Conceptus Lowers 2011 Guidance - Analyst Blog
December 09 2011 - 5:30AM
Zacks
Stricken by increased softness in
procedure volumes, especially in the European market, combined with
weaker US sales growth in November, Conceptus Inc.
(CPTS) has lowered its revenue forecast for fiscal 2011. The
company lowered its revenue guidance to $126–$128 million from the
previous level of $132–$136 million. The current revenue forecast
is well below the 2010 level of $141 million.

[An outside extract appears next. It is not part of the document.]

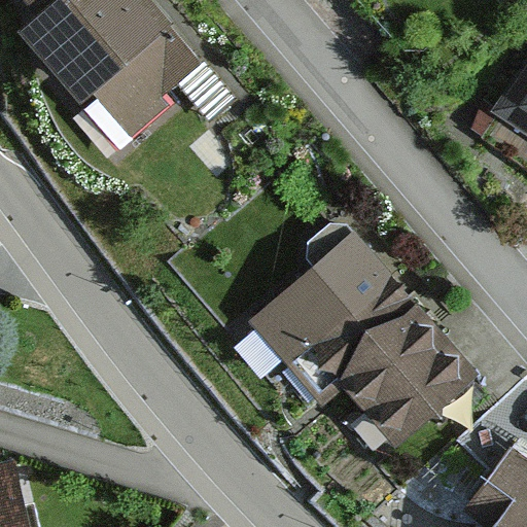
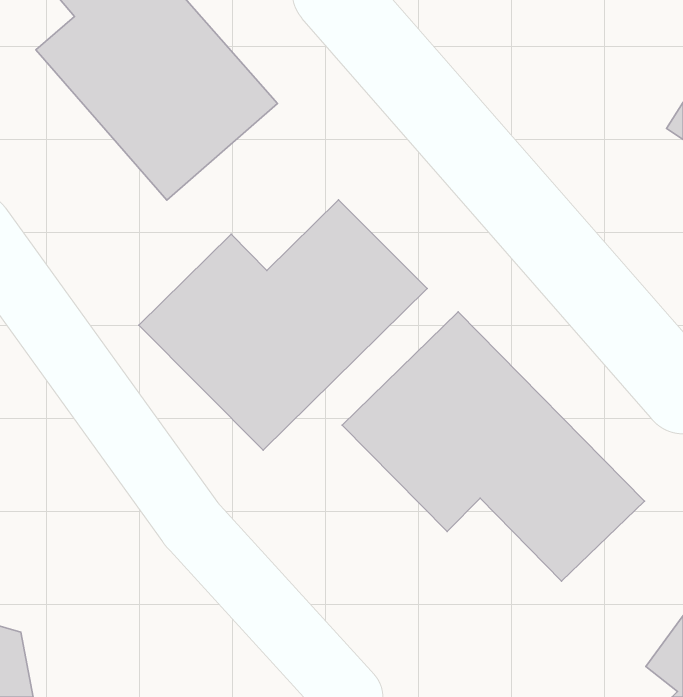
building: none -> [139,200,427,450]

Further, the company decided to
terminate its existing credit facility and discontinue paying
commitment fees as it is not confident about meeting certain
financial commitments. At the end of September 2011, cash, cash
equivalents and short-term investments were $99.8 million compared
with $77.8 million at the end of fiscal 2010. In the third quarter
of 2011, the company generated $14.4 million in cash from
operations. Additionally, it expects to use its $99.8 million cash
in hand to repurchase $86.25 million of 2.25% Convertible Senior
Notes (due 2027) in February 2012.
In separate news, Conceptus
announced that Keith Grossman will replace Sieczkarek as the
President and Chief Executive Officer of the company. Grossman
previously was the managing director of private equity firm
TPG.
Third quarter
numbers
Revenues in the last reported
quarter declined 2.4% year over year to $33.1 million. The decline
was primarily attributed to macroeconomic headwinds, which in turn
resulted in persistent unemployment, challenging insurance trends
with loss of insurance coverage and competitive market.

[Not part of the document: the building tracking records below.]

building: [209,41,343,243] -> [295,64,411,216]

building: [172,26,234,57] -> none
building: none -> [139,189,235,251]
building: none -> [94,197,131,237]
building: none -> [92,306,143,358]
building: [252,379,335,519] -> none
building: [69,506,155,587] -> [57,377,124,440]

Domestic sales of Essure plunged
5.5% year over year but climbed 4% sequentially to $25.8 million in
the quarter. International sales rose 11.5% on a year-over-year
basis to $6.6 million, mainly attributed to favorable currency
exchange and higher average selling prices arising from channel
mix. However, international sales declined 18.9% sequentially due
to seasonality across Europe.
Looking Ahead
During the third quarter earnings
call, management noted that the domestic top-line performance
continued to remain affected by the macroeconomic pressures
including high unemployment rates that hampered the market for
non-urgent procedures like Essure.
Moreover, OB/GYN office visits
declined leading to soft growth in the trans-cervical sterilization
market. Moreover, Conceptus is facing severe challenges as
Hologic’s (HOLX) Adiana, which is direct
competitor of Essure, is being trialed by many physicians. This has
become a real concern for Conceptus as it lacks the resource to
re-educate existing customers on the efficacy of Essure.

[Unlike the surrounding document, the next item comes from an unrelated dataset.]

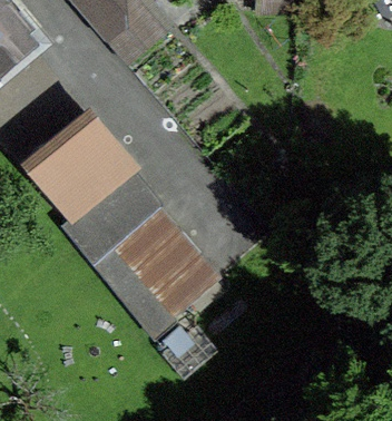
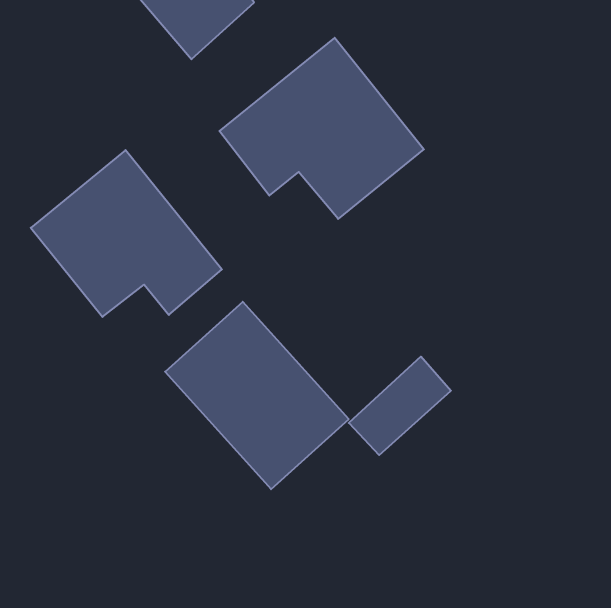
building: none -> [219,38,424,219]

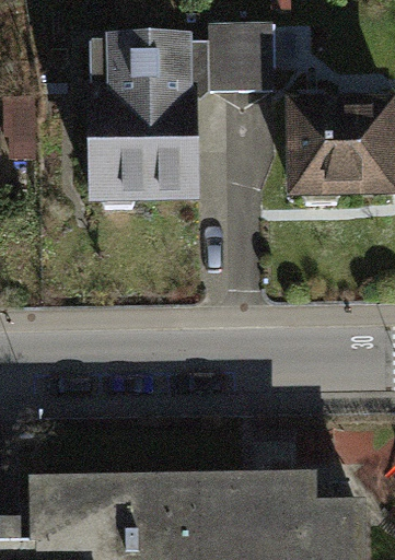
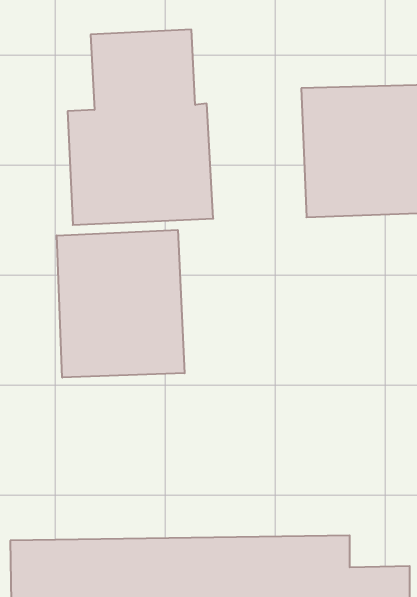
building: [209,25,277,90] -> none
building: none -> [57,230,185,378]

We are concerned about the
penetration of Adiana in the market, which has increasingly
cannibalized Conceptus’ market share. Although Conceptus is
increasing its sales force and undertaking several initiatives to
recapture market share, the outcome remains unimpressive as growth
in the hysteroscopic sterilization market has been decelerating for
three consecutive quarters. This perhaps has induced the company to
reduce its outlook. We also believe that the current sovereign debt
crisis in some European countries along with austerity measures
will further deteriorate the already gloomy situation.
Presently, Conceptus retains a
short-term Zacks #3 (Hold) which also corresponds to our long-term
‘Neutral’ recommendation on the stock.